How gauge voting and rewards work

vKAT holders vote on gauges to decide which liquidity pools receive KAT emissions each epoch. Currently this covers Sushi pools, with expansion planned to Morpho and other yield protocols. The flywheel is simple: emissions attract liquidity, liquidity drives volume, volume generates fees, and those fees return to the voters who directed emissions there.

vKAT voters earn three streams:

  • Vote incentives (bribes) from projects that want emissions on their pool.
  • Trading fees from the pools they voted for.
  • Redistributed exit fees from holders who unstake early.

vKAT rewards are claimed manually each epoch via the Merkl platform. avKAT skips the manual step by auto-compounding everything back into the position. To understand where the underlying yield originates, see our VaultBridge and AUSD guide.

Katana gauge voting flywheel from emissions to fees
Gauge voting steers KAT emissions; fees flow back to the voters who directed them.

Exit fees and cooldown

Unstaking is deliberately friction-heavy to discourage mercenary capital. The exit penalty scales with how long you wait through the 60-day cooldown:

Day in cooldown Exit fee
Day 0 (immediate) 25%
Day 30 ~13.8%
Day 60 (full cooldown) 2.5%

All exit fees are redistributed in real time to remaining active vKAT holders, so patient stakers are paid by impatient ones.

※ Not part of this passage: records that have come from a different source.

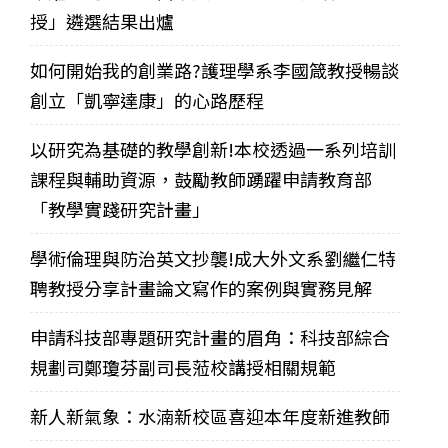
授」遴選結果出爐
如何開始我的創業路?護理學系李國箴教授暢談
創立「凱寧達康」的心路歷程
以研究為基礎的教學創新!本校透過一系列培訓
課程與輔助資源，鼓勵教師踴躍申請教育部
「教學實踐研究計畫」
學術倫理與防治英文抄襲!成大外文系劉繼仁特
聘教授分享計畫論文寫作的案例與實務見解
申請科技部專題研究計畫的眉角：科技部綜合
規劃司鄭瓊芬副司長蒞校講授相關規範
新人新氣象：水湳新校區喜迎本年度新進教師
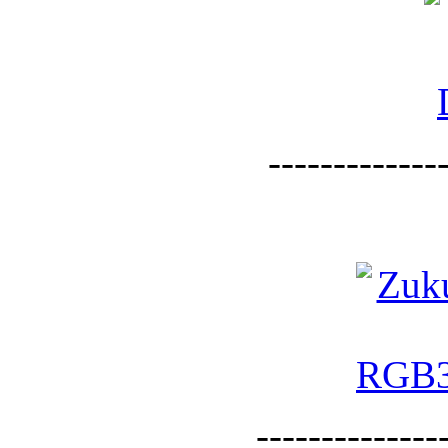
--------------
--------------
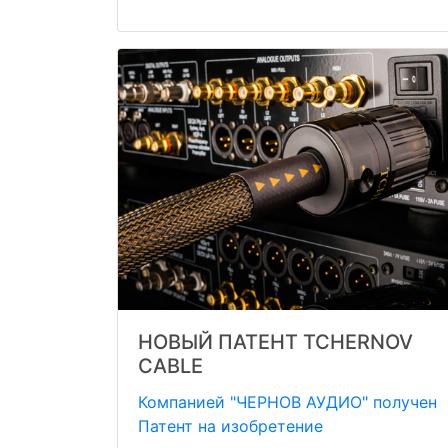
НОВЫЙ ПАТЕНТ TCHERNOV
CABLE
Компанией "ЧЕРНОВ АУДИО" получен
Патент на изобретение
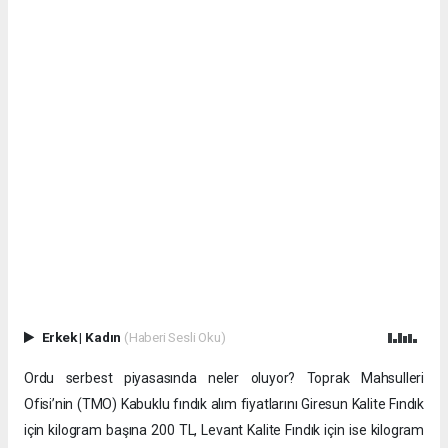
Erkek
|
Kadın
(Haberi Sesli Oku)
Ordu serbest piyasasında neler oluyor? Toprak Mahsulleri
Ofisi’nin (TMO) Kabuklu fındık alım fiyatlarını Giresun Kalite Fındık
için kilogram başına 200 TL, Levant Kalite Fındık için ise kilogram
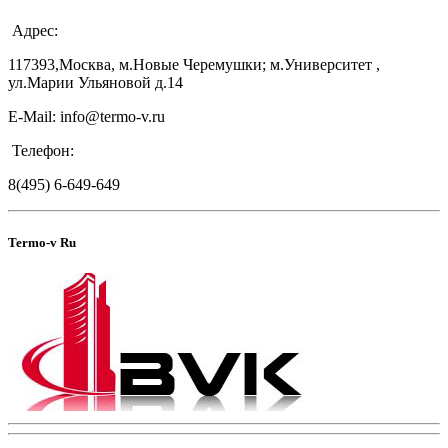
Адрес:
117393,Москва, м.Новые Черемушки; м.Университет ,
ул.Марии Ульяновой д.14
E-Mail: info@termo-v.ru
Телефон:
8(495) 6-649-649
Termo-v Ru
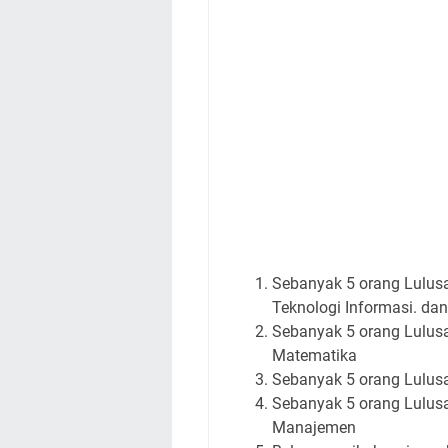
Sebanyak 5 orang Lulusan
Teknologi Informasi. da
Sebanyak 5 orang Lulusan
Matematika
Sebanyak 5 orang Lulusa
Sebanyak 5 orang Lulusan
Manajemen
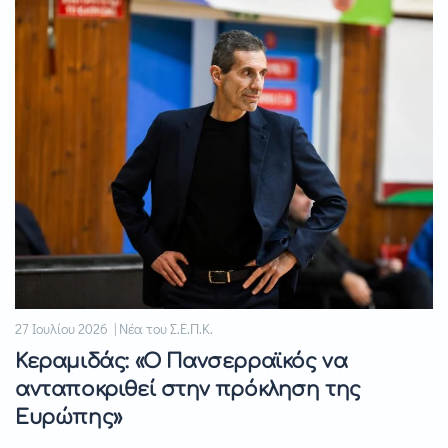
27 Ιουλίου 2026 | Νέα του Σ.Ε.Π.Κ.
Κεραμιδάς: «Ο Πανσερραϊκός να
ανταποκριθεί στην πρόκληση της
Ευρώπης»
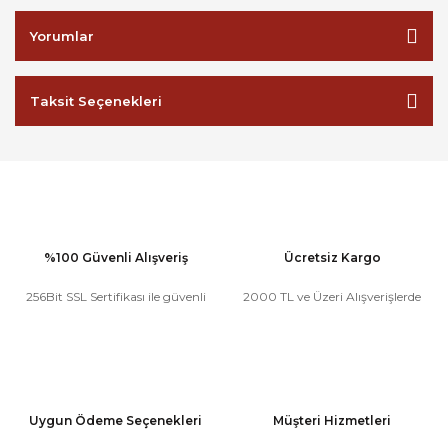
Yorumlar
Taksit Seçenekleri
%100 Güvenli Alışveriş
Ücretsiz Kargo
256Bit SSL Sertifikası ile güvenli
2000 TL ve Üzeri Alışverişlerde
Uygun Ödeme Seçenekleri
Müşteri Hizmetleri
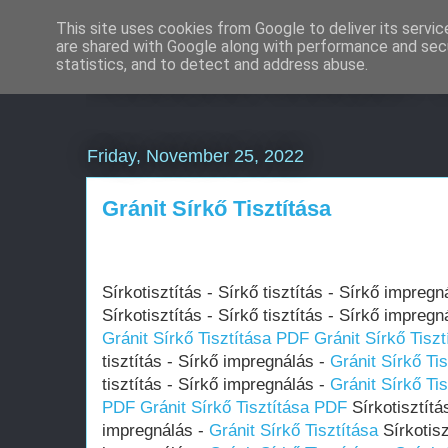
This site uses cookies from Google to deliver its servic
are shared with Google along with performance and secu
Weboldal készítés 
statistics, and to detect and address abuse.
Friday, November 25, 2022
Gránit Sírkő Tisztítása
Sírkotisztítás - Sírkő tisztítás - Sírkő impregn
Sírkotisztítás - Sírkő tisztítás - Sírkő impregn
Gránit Sírkő Tisztítása PDF
Gránit Sírkő Tisz
tisztítás - Sírkő impregnálás -
Gránit Sírkő Tis
tisztítás - Sírkő impregnálás -
Gránit Sírkő Tis
PDF
Gránit Sírkő Tisztítása PDF
Sírkotisztítás
impregnálás -
Gránit Sírkő Tisztítása
Sírkotisz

Risks to understand before staking

  • Smart-contract risk — staking contracts can have vulnerabilities; only use audited official contracts.
  • Vote concentration — early stakers can hold outsized voting power.
  • avKAT liquidity — an instant DEX exit depends on available avKAT liquidity and may move the price.
  • Early-exit penalty — leaving on day 0 costs 25% of your position.

None of this is financial advice. Verify everything against the official Katana staking docs and start small.

Frequently asked questions

How do I stake KAT?

Connect an EVM wallet to the official staking app at app.katana.network/stake, confirm you are on Katana Network (chain ID 747474), and lock KAT to mint vKAT or deposit into the avKAT vault.

What is the difference between vKAT and avKAT?

vKAT is a non-transferable position with manual voting and reward claims. avKAT is a liquid, transferable token that votes and compounds automatically and can be sold on a DEX or redeemed over 60 days.

What happens if I unstake early?

Early exit during the 60-day cooldown carries a penalty: 25% on day 0, about 13.8% on day 30, and 2.5% by day 60. The fees are redistributed to remaining active vKAT holders.

Where do staking rewards come from?

Rewards come from vote incentives, trading fees from voted pools, and redistributed exit fees, on top of base yield from VaultBridge and AUSD.